Write out every line of text in the listing below, keeping each one unchanged and leaving out the pictures.

*** Opening of Listed entries ***

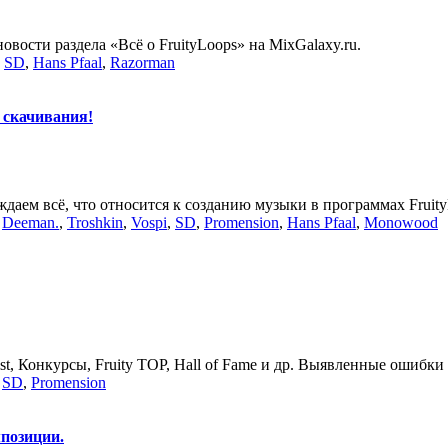
вости раздела «Всё о FruityLoops» на MixGalaxy.ru.
,
SD
,
Hans Pfaal
,
Razorman
я скачивания!
ждаем всё, что относится к созданию музыки в программах Fruity
,
Deeman.
,
Troshkin
,
Vospi
,
SD
,
Promension
,
Hans Pfaal
,
Monowood
st, Конкурсы, Fruity TOP, Hall of Fame и др. Выявленные ошибки
,
SD
,
Promension
позиции.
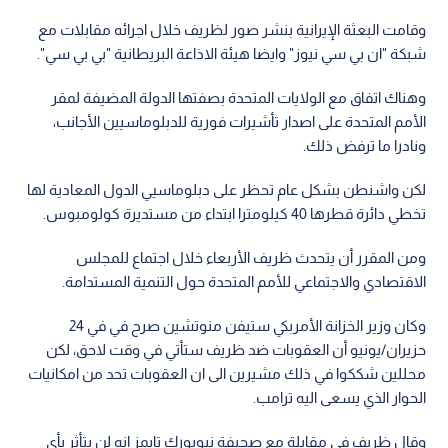
وقامت البعثة الإيرانية بنشر صور لظريف خلال اجرائه مقابلات مع
شبكة "ان بي سي نيوز" وايضا هيئة الاذاعة البريطانية "بي بي سي".
وهناك اتفاق مع الولايات المتحدة بصفتها الدولة المضيفة لمقر
الأمم المتحدة على اصدار تأشيرات فورية للدبلوماسيين الأجانب،
ونادرا ما ترفض ذلك.
لكن واشنطن بشكل عام تحظر على دبلوماسيي الدول المعادية لها
تخطي دائرة قطرها 40 كيلومترا ابتداء من مستديرة كولومبوس.
ومن المقرر أن يتحدث ظريف الأربعاء خلال اجتماع للمجلس
الاقتصادي والاجتماعي للأمم المتحدة حول التنمية المستدامة.
وكان وزير الخزانة الأمربكي ستيفن منوتشين صرح في في 24
حزيران/يونيو أن العقوبات ضد ظريف ستأتي في وقت لاحق، لكن
محللين شككوا في ذلك مشيرين الى ان العقوبات تحد من امكانيات
الحوار الذي يسعى اليه ترامب.
وقال ظريف في مقابلة مع صحيفة نيويورك تايمز إنه لن يتأثر بأي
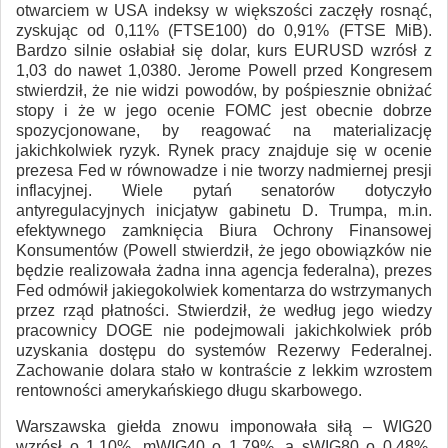
otwarciem w USA indeksy w większości zaczęły rosnąć,
zyskując od 0,11% (FTSE100) do 0,91% (FTSE MiB).
Bardzo silnie osłabiał się dolar, kurs EURUSD wzrósł z
1,03 do nawet 1,0380. Jerome Powell przed Kongresem
stwierdził, że nie widzi powodów, by pośpiesznie obniżać
stopy i że w jego ocenie FOMC jest obecnie dobrze
spozycjonowane, by reagować na materializację
jakichkolwiek ryzyk. Rynek pracy znajduje się w ocenie
prezesa Fed w równowadze i nie tworzy nadmiernej presji
inflacyjnej. Wiele pytań senatorów dotyczyło
antyregulacyjnych inicjatyw gabinetu D. Trumpa, m.in.
efektywnego zamknięcia Biura Ochrony Finansowej
Konsumentów (Powell stwierdził, że jego obowiązków nie
będzie realizowała żadna inna agencja federalna), prezes
Fed odmówił jakiegokolwiek komentarza do wstrzymanych
przez rząd płatności. Stwierdził, że według jego wiedzy
pracownicy DOGE nie podejmowali jakichkolwiek prób
uzyskania dostępu do systemów Rezerwy Federalnej.
Zachowanie dolara stało w kontraście z lekkim wzrostem
rentowności amerykańskiego długu skarbowego.
Warszawska giełda znowu imponowała siłą – WIG20
wzrósł o 1,10%, mWIG40 o 1,79%, a sWIG80 o 0,48%.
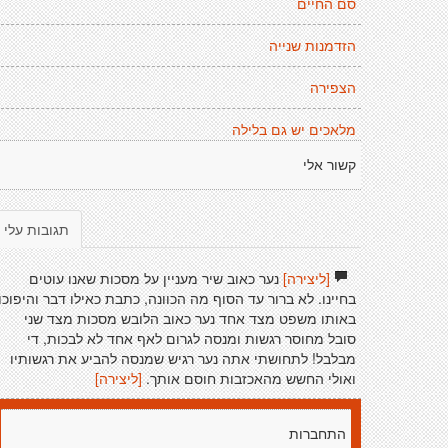
סם החיים
הזדמנות שנייה
הצפירה
מלאכים יש גם בלילה
קשור אלי
תגובות עלי
[ליצירה]
נער כאוב שיר מעניין על מסכות שאנו עוטים
בחיינו. לא ברור עד הסוף מה הכוונה, כתבת כאילו דבר והיפוכו
באותו משפט מצד אחד נער כאוב הלובש מסכות מצד שני
סובל מחוסר רגשות ומנסה לגרום לאף אחד לא לבכות, די
מבלבל! לתחושתי אתה נער רגיש שמנסה להביע את רגשותיו
ואולי החשש מהאכזבות חוסם אותך.
[ליצירה]
התחברות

*** Close of Listed entries ***

Exercise result >>
вости раздела «Всё о FruityLoops» на MixGalaxy.ru.
,
SD
,
Hans Pfaal
,
Razorman
я скачивания!
ждаем всё, что относится к созданию музыки в программах Fruity
,
Deeman.
,
Troshkin
,
Vospi
,
SD
,
Promension
,
Hans Pfaal
,
Monowood
st, Конкурсы, Fruity TOP, Hall of Fame и др. Выявленные ошибки
,
SD
,
Promension
позиции.
وقامت البعثة الإيرانية بنشر صور لظريف خلال اجرائه مقابلات مع
شبكة "ان بي سي نيوز" وايضا هيئة الاذاعة البريطانية "بي بي سي".
وهناك اتفاق مع الولايات المتحدة بصفتها الدولة المضيفة لمقر
الأمم المتحدة على اصدار تأشيرات فورية للدبلوماسيين الأجانب،
ونادرا ما ترفض ذلك.
لكن واشنطن بشكل عام تحظر على دبلوماسيي الدول المعادية لها
تخطي دائرة قطرها 40 كيلومترا ابتداء من مستديرة كولومبوس.
ومن المقرر أن يتحدث ظريف الأربعاء خلال اجتماع للمجلس
الاقتصادي والاجتماعي للأمم المتحدة حول التنمية المستدامة.
وكان وزير الخزانة الأمربكي ستيفن منوتشين صرح في في 24
حزيران/يونيو أن العقوبات ضد ظريف ستأتي في وقت لاحق، لكن
محللين شككوا في ذلك مشيرين الى ان العقوبات تحد من امكانيات
الحوار الذي يسعى اليه ترامب.
وقال ظريف في مقابلة مع صحيفة نيويورك تايمز إنه لن يتأثر بأي
otwarciem w USA indeksy w większości zaczęły rosnąć,
zyskując od 0,11% (FTSE100) do 0,91% (FTSE MiB).
Bardzo silnie osłabiał się dolar, kurs EURUSD wzrósł z
1,03 do nawet 1,0380. Jerome Powell przed Kongresem
stwierdził, że nie widzi powodów, by pośpiesznie obniżać
stopy i że w jego ocenie FOMC jest obecnie dobrze
spozycjonowane, by reagować na materializację
jakichkolwiek ryzyk. Rynek pracy znajduje się w ocenie
prezesa Fed w równowadze i nie tworzy nadmiernej presji
inflacyjnej. Wiele pytań senatorów dotyczyło
antyregulacyjnych inicjatyw gabinetu D. Trumpa, m.in.
efektywnego zamknięcia Biura Ochrony Finansowej
Konsumentów (Powell stwierdził, że jego obowiązków nie
będzie realizowała żadna inna agencja federalna), prezes
Fed odmówił jakiegokolwiek komentarza do wstrzymanych
przez rząd płatności. Stwierdził, że według jego wiedzy
pracownicy DOGE nie podejmowali jakichkolwiek prób
uzyskania dostępu do systemów Rezerwy Federalnej.
Zachowanie dolara stało w kontraście z lekkim wzrostem
rentowności amerykańskiego długu skarbowego.
Warszawska giełda znowu imponowała siłą – WIG20
wzrósł o 1,10%, mWIG40 o 1,79%, a sWIG80 o 0,48%.
סם החיים
הזדמנות שנייה
הצפירה
מלאכים יש גם בלילה
קשור אלי
תגובות עלי
[ליצירה]
נער כאוב שיר מעניין על מסכות שאנו עוטים
בחיינו. לא ברור עד הסוף מה הכוונה, כתבת כאילו דבר והיפוכו
באותו משפט מצד אחד נער כאוב הלובש מסכות מצד שני
סובל מחוסר רגשות ומנסה לגרום לאף אחד לא לבכות, די
מבלבל! לתחושתי אתה נער רגיש שמנסה להביע את רגשותיו
ואולי החשש מהאכזבות חוסם אותך.
[ליצירה]
התחברות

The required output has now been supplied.